● Your instructions: Reproduce the text read from all of the material below, line for line and without changes. Leave the pictures out of the answer.
··· Dataset
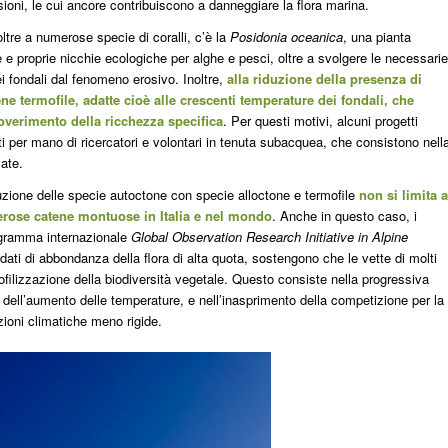
oni, le cui ancore contribuiscono a danneggiare la flora marina.
oltre a numerose specie di coralli, c’è la
Posidonia oceanica
, una pianta
e proprie nicchie ecologiche per alghe e pesci, oltre a svolgere le necessarie
dei fondali dal fenomeno erosivo. Inoltre,
alla riduzione della presenza di
ne termofile, adatte cioè alle crescenti temperature dei fondali, che
erimento della ricchezza specifica
. Per questi motivi, alcuni progetti
rati per mano di ricercatori e volontari in tenuta subacquea, che consistono nell
ate.
ituzione delle specie autoctone con specie alloctone e termofile
non si limita a
merose catene montuose in Italia e nel mondo
. Anche in questo caso, i
 programma internazionale
Global Observation Research Initiative in Alpine
 dati di abbondanza della flora di alta quota, sostengono che le vette di molti
ilizzazione della biodiversità vegetale. Questo consiste nella progressiva
ll’aumento delle temperature, e nell’inasprimento della competizione per la
zioni climatiche meno rigide.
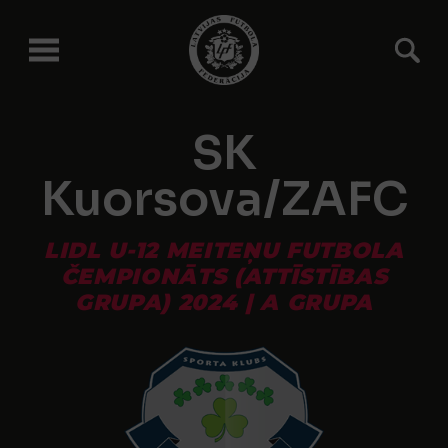
SK
Kuorsova/ZAFC
LIDL U-12 MEITEŅU FUTBOLA
ČEMPIONĀTS (ATTĪSTĪBAS
GRUPA) 2024 | A GRUPA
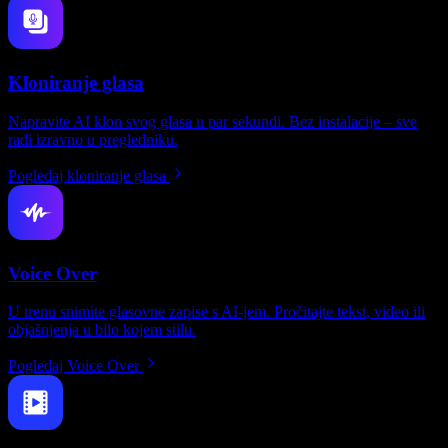
Kloniranje glasa
Napravite AI klon svog glasa u par sekundi. Bez instalacije – sve
radi izravno u pregledniku.
Pogledaj kloniranje glasa
Voice Over
U trenu snimite glasovne zapise s AI-jem. Pročitajte tekst, video ili
objašnjenja u bilo kojem stilu.
Pogledaj Voice Over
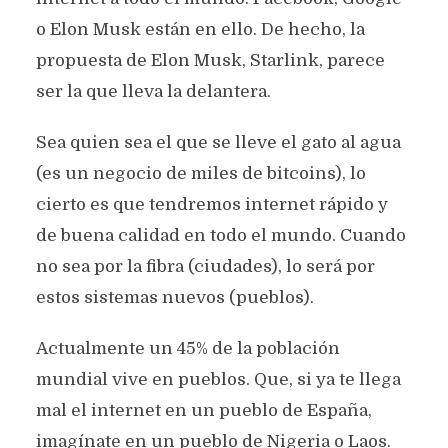
o Elon Musk están en ello. De hecho, la
propuesta de Elon Musk, Starlink, parece
ser la que lleva la delantera.
Sea quien sea el que se lleve el gato al agua
(es un negocio de miles de bitcoins), lo
cierto es que tendremos internet rápido y
de buena calidad en todo el mundo. Cuando
no sea por la fibra (ciudades), lo será por
estos sistemas nuevos (pueblos).
Actualmente un 45% de la población
mundial vive en pueblos. Que, si ya te llega
mal el internet en un pueblo de España,
imagínate en un pueblo de Nigeria o Laos.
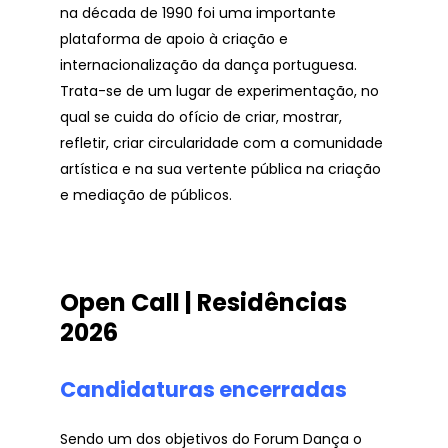
na década de 1990 foi uma importante
plataforma de apoio à criação e
internacionalização da dança portuguesa.
Trata-se de um lugar de experimentação, no
qual se cuida do ofício de criar, mostrar,
refletir, criar circularidade com a comunidade
artística e na sua vertente pública na criação
e mediação de públicos.
Open Call | Residências
2026
Candidaturas encerradas
Sendo um dos objetivos do Forum Dança o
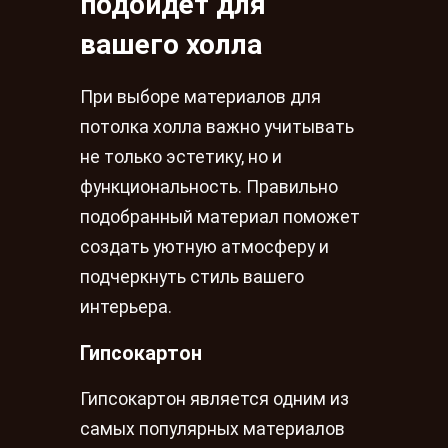
подойдет для
вашего холла
При выборе материалов для
потолка холла важно учитывать
не только эстетику, но и
функциональность. Правильно
подобранный материал поможет
создать уютную атмосферу и
подчеркнуть стиль вашего
интерьера.
Гипсокартон
Гипсокартон является одним из
самых популярных материалов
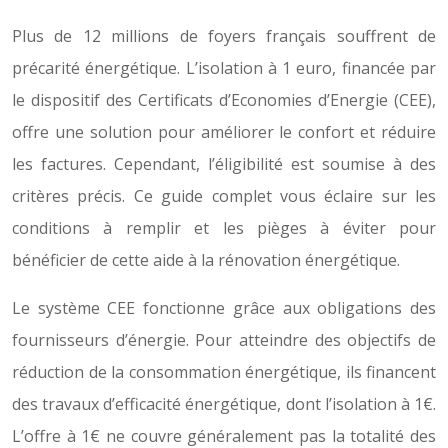
Plus de 12 millions de foyers français souffrent de
précarité énergétique. L’isolation à 1 euro, financée par
le dispositif des Certificats d’Economies d’Energie (CEE),
offre une solution pour améliorer le confort et réduire
les factures. Cependant, l’éligibilité est soumise à des
critères précis. Ce guide complet vous éclaire sur les
conditions à remplir et les pièges à éviter pour
bénéficier de cette aide à la rénovation énergétique.
Le système CEE fonctionne grâce aux obligations des
fournisseurs d’énergie. Pour atteindre des objectifs de
réduction de la consommation énergétique, ils financent
des travaux d’efficacité énergétique, dont l’isolation à 1€.
L’offre à 1€ ne couvre généralement pas la totalité des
······
● Response to the exercise:
oni, le cui ancore contribuiscono a danneggiare la flora marina.
oltre a numerose specie di coralli, c’è la
Posidonia oceanica
, una pianta
e proprie nicchie ecologiche per alghe e pesci, oltre a svolgere le necessarie
dei fondali dal fenomeno erosivo. Inoltre,
alla riduzione della presenza di
ne termofile, adatte cioè alle crescenti temperature dei fondali, che
erimento della ricchezza specifica
. Per questi motivi, alcuni progetti
rati per mano di ricercatori e volontari in tenuta subacquea, che consistono nell
ate.
ituzione delle specie autoctone con specie alloctone e termofile
non si limita a
merose catene montuose in Italia e nel mondo
. Anche in questo caso, i
 programma internazionale
Global Observation Research Initiative in Alpine
 dati di abbondanza della flora di alta quota, sostengono che le vette di molti
ilizzazione della biodiversità vegetale. Questo consiste nella progressiva
ll’aumento delle temperature, e nell’inasprimento della competizione per la
zioni climatiche meno rigide.
SK
Kuorsova/ZAFC
LIDL U-12 MEITEŅU FUTBOLA
ČEMPIONĀTS (ATTĪSTĪBAS
GRUPA) 2024 | A GRUPA
Kloniranje glasa
Napravite AI klon svog glasa u par sekundi. Bez instalacije – sve
radi izravno u pregledniku.
Pogledaj kloniranje glasa
Voice Over
U trenu snimite glasovne zapise s AI-jem. Pročitajte tekst, video ili
objašnjenja u bilo kojem stilu.
Pogledaj Voice Over
o Elon Musk están en ello. De hecho, la
propuesta de Elon Musk, Starlink, parece
ser la que lleva la delantera.
Sea quien sea el que se lleve el gato al agua
(es un negocio de miles de bitcoins), lo
cierto es que tendremos internet rápido y
de buena calidad en todo el mundo. Cuando
no sea por la fibra (ciudades), lo será por
estos sistemas nuevos (pueblos).
Actualmente un 45% de la población
mundial vive en pueblos. Que, si ya te llega
mal el internet en un pueblo de España,
imagínate en un pueblo de Nigeria o Laos.
na década de 1990 foi uma importante
plataforma de apoio à criação e
internacionalização da dança portuguesa.
Trata-se de um lugar de experimentação, no
qual se cuida do ofício de criar, mostrar,
refletir, criar circularidade com a comunidade
artística e na sua vertente pública na criação
e mediação de públicos.
Open Call | Residências
2026
Candidaturas encerradas
Sendo um dos objetivos do Forum Dança o
подойдет для
вашего холла
При выборе материалов для
потолка холла важно учитывать
не только эстетику, но и
функциональность. Правильно
подобранный материал поможет
создать уютную атмосферу и
подчеркнуть стиль вашего
интерьера.
Гипсокартон
Гипсокартон является одним из
самых популярных материалов
Plus de 12 millions de foyers français souffrent de
précarité énergétique. L’isolation à 1 euro, financée par
le dispositif des Certificats d’Economies d’Energie (CEE),
offre une solution pour améliorer le confort et réduire
les factures. Cependant, l’éligibilité est soumise à des
critères précis. Ce guide complet vous éclaire sur les
conditions à remplir et les pièges à éviter pour
bénéficier de cette aide à la rénovation énergétique.
Le système CEE fonctionne grâce aux obligations des
fournisseurs d’énergie. Pour atteindre des objectifs de
réduction de la consommation énergétique, ils financent
des travaux d’efficacité énergétique, dont l’isolation à 1€.
L’offre à 1€ ne couvre généralement pas la totalité des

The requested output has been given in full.